**ACTIVITY**
In full and word for word, print the data below.

**TASK INPUT**
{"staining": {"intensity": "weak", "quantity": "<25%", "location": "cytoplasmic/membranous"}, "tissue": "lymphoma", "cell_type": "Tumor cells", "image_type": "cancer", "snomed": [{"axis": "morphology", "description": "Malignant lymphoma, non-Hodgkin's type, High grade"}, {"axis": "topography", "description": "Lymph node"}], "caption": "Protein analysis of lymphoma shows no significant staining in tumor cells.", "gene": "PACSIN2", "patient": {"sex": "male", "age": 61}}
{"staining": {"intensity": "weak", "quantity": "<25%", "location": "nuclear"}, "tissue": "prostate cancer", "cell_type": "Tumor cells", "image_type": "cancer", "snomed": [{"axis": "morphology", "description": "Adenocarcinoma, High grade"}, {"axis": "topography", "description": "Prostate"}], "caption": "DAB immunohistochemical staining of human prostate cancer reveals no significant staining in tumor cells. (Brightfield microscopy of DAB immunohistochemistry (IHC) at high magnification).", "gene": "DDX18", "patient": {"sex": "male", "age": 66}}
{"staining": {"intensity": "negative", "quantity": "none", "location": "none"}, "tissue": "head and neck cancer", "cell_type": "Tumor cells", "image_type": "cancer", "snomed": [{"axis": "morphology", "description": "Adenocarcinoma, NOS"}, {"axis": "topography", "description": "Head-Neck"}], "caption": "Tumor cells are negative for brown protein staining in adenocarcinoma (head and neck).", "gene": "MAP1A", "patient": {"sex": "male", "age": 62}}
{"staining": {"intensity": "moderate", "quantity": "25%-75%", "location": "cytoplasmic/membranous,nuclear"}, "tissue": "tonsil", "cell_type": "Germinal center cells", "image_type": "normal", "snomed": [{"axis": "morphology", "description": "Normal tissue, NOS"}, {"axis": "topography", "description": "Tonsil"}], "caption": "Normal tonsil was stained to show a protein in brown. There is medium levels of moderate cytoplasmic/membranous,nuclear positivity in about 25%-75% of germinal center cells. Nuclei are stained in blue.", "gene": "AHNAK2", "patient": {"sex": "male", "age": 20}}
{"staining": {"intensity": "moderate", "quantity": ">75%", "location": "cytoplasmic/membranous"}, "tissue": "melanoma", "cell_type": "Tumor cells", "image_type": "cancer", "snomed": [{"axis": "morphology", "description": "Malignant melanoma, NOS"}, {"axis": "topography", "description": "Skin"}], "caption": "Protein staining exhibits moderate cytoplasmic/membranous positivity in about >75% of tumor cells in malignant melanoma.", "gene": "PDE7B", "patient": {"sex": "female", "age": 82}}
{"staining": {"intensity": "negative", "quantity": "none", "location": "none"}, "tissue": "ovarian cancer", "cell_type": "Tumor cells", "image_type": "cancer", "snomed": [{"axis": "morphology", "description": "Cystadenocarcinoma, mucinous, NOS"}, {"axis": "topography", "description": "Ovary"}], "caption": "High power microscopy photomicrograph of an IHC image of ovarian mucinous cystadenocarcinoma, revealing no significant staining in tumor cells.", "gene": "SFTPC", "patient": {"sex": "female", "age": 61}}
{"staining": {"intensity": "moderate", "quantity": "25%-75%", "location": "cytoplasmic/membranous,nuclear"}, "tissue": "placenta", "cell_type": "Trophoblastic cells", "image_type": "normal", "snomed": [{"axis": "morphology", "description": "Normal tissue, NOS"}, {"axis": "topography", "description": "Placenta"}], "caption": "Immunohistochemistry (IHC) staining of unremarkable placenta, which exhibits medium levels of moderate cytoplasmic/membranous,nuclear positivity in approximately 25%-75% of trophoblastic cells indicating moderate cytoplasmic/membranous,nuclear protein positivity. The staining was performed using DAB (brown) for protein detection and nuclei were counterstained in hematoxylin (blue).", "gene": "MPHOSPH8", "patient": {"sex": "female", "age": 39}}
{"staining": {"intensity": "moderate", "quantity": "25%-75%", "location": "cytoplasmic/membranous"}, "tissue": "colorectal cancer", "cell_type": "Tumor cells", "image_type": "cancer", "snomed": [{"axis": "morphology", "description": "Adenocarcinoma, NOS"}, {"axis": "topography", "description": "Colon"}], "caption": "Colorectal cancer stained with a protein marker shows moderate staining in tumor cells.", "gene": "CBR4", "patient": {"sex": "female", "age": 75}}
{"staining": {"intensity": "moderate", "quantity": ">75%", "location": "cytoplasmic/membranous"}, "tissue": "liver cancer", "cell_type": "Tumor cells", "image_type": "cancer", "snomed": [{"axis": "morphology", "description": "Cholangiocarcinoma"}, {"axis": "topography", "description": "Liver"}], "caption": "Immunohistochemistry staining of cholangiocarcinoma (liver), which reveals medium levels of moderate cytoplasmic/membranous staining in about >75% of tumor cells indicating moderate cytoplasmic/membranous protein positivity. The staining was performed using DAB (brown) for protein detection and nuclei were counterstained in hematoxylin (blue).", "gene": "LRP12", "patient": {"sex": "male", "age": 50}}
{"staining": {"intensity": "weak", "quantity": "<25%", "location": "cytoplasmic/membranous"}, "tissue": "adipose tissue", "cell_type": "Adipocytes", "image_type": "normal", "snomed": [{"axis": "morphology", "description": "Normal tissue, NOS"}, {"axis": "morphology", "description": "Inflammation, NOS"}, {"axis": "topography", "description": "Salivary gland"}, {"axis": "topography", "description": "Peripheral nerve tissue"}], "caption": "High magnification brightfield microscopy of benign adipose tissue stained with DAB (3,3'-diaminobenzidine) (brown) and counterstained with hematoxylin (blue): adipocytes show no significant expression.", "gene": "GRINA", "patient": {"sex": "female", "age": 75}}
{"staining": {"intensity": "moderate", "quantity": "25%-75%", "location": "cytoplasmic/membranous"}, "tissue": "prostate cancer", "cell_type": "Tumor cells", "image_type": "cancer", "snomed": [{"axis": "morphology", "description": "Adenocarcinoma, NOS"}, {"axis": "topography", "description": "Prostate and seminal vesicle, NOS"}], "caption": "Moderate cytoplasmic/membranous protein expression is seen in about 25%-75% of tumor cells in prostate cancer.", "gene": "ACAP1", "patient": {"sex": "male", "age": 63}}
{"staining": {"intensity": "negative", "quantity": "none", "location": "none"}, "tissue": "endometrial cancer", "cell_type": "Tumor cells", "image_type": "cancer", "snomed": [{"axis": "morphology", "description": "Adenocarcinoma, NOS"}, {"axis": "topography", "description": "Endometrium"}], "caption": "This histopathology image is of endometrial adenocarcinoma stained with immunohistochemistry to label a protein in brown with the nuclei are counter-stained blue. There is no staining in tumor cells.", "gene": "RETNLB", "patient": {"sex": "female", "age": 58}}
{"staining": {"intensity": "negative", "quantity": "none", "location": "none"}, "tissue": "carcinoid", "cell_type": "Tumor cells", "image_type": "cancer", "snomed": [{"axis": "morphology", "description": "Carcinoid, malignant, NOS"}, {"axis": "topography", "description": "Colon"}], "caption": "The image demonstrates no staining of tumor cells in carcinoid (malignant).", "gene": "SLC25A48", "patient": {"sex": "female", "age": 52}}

**WORKED SOLUTION**
{"staining": {"intensity": "weak", "quantity": "<25%", "location": "cytoplasmic/membranous"}, "tissue": "lymphoma", "cell_type": "Tumor cells", "image_type": "cancer", "snomed": [{"axis": "morphology", "description": "Malignant lymphoma, non-Hodgkin's type, High grade"}, {"axis": "topography", "description": "Lymph node"}], "caption": "Protein analysis of lymphoma shows no significant staining in tumor cells.", "gene": "PACSIN2", "patient": {"sex": "male", "age": 61}}
{"staining": {"intensity": "weak", "quantity": "<25%", "location": "nuclear"}, "tissue": "prostate cancer", "cell_type": "Tumor cells", "image_type": "cancer", "snomed": [{"axis": "morphology", "description": "Adenocarcinoma, High grade"}, {"axis": "topography", "description": "Prostate"}], "caption": "DAB immunohistochemical staining of human prostate cancer reveals no significant staining in tumor cells. (Brightfield microscopy of DAB immunohistochemistry (IHC) at high magnification).", "gene": "DDX18", "patient": {"sex": "male", "age": 66}}
{"staining": {"intensity": "negative", "quantity": "none", "location": "none"}, "tissue": "head and neck cancer", "cell_type": "Tumor cells", "image_type": "cancer", "snomed": [{"axis": "morphology", "description": "Adenocarcinoma, NOS"}, {"axis": "topography", "description": "Head-Neck"}], "caption": "Tumor cells are negative for brown protein staining in adenocarcinoma (head and neck).", "gene": "MAP1A", "patient": {"sex": "male", "age": 62}}
{"staining": {"intensity": "moderate", "quantity": "25%-75%", "location": "cytoplasmic/membranous,nuclear"}, "tissue": "tonsil", "cell_type": "Germinal center cells", "image_type": "normal", "snomed": [{"axis": "morphology", "description": "Normal tissue, NOS"}, {"axis": "topography", "description": "Tonsil"}], "caption": "Normal tonsil was stained to show a protein in brown. There is medium levels of moderate cytoplasmic/membranous,nuclear positivity in about 25%-75% of germinal center cells. Nuclei are stained in blue.", "gene": "AHNAK2", "patient": {"sex": "male", "age": 20}}
{"staining": {"intensity": "moderate", "quantity": ">75%", "location": "cytoplasmic/membranous"}, "tissue": "melanoma", "cell_type": "Tumor cells", "image_type": "cancer", "snomed": [{"axis": "morphology", "description": "Malignant melanoma, NOS"}, {"axis": "topography", "description": "Skin"}], "caption": "Protein staining exhibits moderate cytoplasmic/membranous positivity in about >75% of tumor cells in malignant melanoma.", "gene": "PDE7B", "patient": {"sex": "female", "age": 82}}
{"staining": {"intensity": "negative", "quantity": "none", "location": "none"}, "tissue": "ovarian cancer", "cell_type": "Tumor cells", "image_type": "cancer", "snomed": [{"axis": "morphology", "description": "Cystadenocarcinoma, mucinous, NOS"}, {"axis": "topography", "description": "Ovary"}], "caption": "High power microscopy photomicrograph of an IHC image of ovarian mucinous cystadenocarcinoma, revealing no significant staining in tumor cells.", "gene": "SFTPC", "patient": {"sex": "female", "age": 61}}
{"staining": {"intensity": "moderate", "quantity": "25%-75%", "location": "cytoplasmic/membranous,nuclear"}, "tissue": "placenta", "cell_type": "Trophoblastic cells", "image_type": "normal", "snomed": [{"axis": "morphology", "description": "Normal tissue, NOS"}, {"axis": "topography", "description": "Placenta"}], "caption": "Immunohistochemistry (IHC) staining of unremarkable placenta, which exhibits medium levels of moderate cytoplasmic/membranous,nuclear positivity in approximately 25%-75% of trophoblastic cells indicating moderate cytoplasmic/membranous,nuclear protein positivity. The staining was performed using DAB (brown) for protein detection and nuclei were counterstained in hematoxylin (blue).", "gene": "MPHOSPH8", "patient": {"sex": "female", "age": 39}}
{"staining": {"intensity": "moderate", "quantity": "25%-75%", "location": "cytoplasmic/membranous"}, "tissue": "colorectal cancer", "cell_type": "Tumor cells", "image_type": "cancer", "snomed": [{"axis": "morphology", "description": "Adenocarcinoma, NOS"}, {"axis": "topography", "description": "Colon"}], "caption": "Colorectal cancer stained with a protein marker shows moderate staining in tumor cells.", "gene": "CBR4", "patient": {"sex": "female", "age": 75}}
{"staining": {"intensity": "moderate", "quantity": ">75%", "location": "cytoplasmic/membranous"}, "tissue": "liver cancer", "cell_type": "Tumor cells", "image_type": "cancer", "snomed": [{"axis": "morphology", "description": "Cholangiocarcinoma"}, {"axis": "topography", "description": "Liver"}], "caption": "Immunohistochemistry staining of cholangiocarcinoma (liver), which reveals medium levels of moderate cytoplasmic/membranous staining in about >75% of tumor cells indicating moderate cytoplasmic/membranous protein positivity. The staining was performed using DAB (brown) for protein detection and nuclei were counterstained in hematoxylin (blue).", "gene": "LRP12", "patient": {"sex": "male", "age": 50}}
{"staining": {"intensity": "weak", "quantity": "<25%", "location": "cytoplasmic/membranous"}, "tissue": "adipose tissue", "cell_type": "Adipocytes", "image_type": "normal", "snomed": [{"axis": "morphology", "description": "Normal tissue, NOS"}, {"axis": "morphology", "description": "Inflammation, NOS"}, {"axis": "topography", "description": "Salivary gland"}, {"axis": "topography", "description": "Peripheral nerve tissue"}], "caption": "High magnification brightfield microscopy of benign adipose tissue stained with DAB (3,3'-diaminobenzidine) (brown) and counterstained with hematoxylin (blue): adipocytes show no significant expression.", "gene": "GRINA", "patient": {"sex": "female", "age": 75}}
{"staining": {"intensity": "moderate", "quantity": "25%-75%", "location": "cytoplasmic/membranous"}, "tissue": "prostate cancer", "cell_type": "Tumor cells", "image_type": "cancer", "snomed": [{"axis": "morphology", "description": "Adenocarcinoma, NOS"}, {"axis": "topography", "description": "Prostate and seminal vesicle, NOS"}], "caption": "Moderate cytoplasmic/membranous protein expression is seen in about 25%-75% of tumor cells in prostate cancer.", "gene": "ACAP1", "patient": {"sex": "male", "age": 63}}
{"staining": {"intensity": "negative", "quantity": "none", "location": "none"}, "tissue": "endometrial cancer", "cell_type": "Tumor cells", "image_type": "cancer", "snomed": [{"axis": "morphology", "description": "Adenocarcinoma, NOS"}, {"axis": "topography", "description": "Endometrium"}], "caption": "This histopathology image is of endometrial adenocarcinoma stained with immunohistochemistry to label a protein in brown with the nuclei are counter-stained blue. There is no staining in tumor cells.", "gene": "RETNLB", "patient": {"sex": "female", "age": 58}}
{"staining": {"intensity": "negative", "quantity": "none", "location": "none"}, "tissue": "carcinoid", "cell_type": "Tumor cells", "image_type": "cancer", "snomed": [{"axis": "morphology", "description": "Carcinoid, malignant, NOS"}, {"axis": "topography", "description": "Colon"}], "caption": "The image demonstrates no staining of tumor cells in carcinoid (malignant).", "gene": "SLC25A48", "patient": {"sex": "female", "age": 52}}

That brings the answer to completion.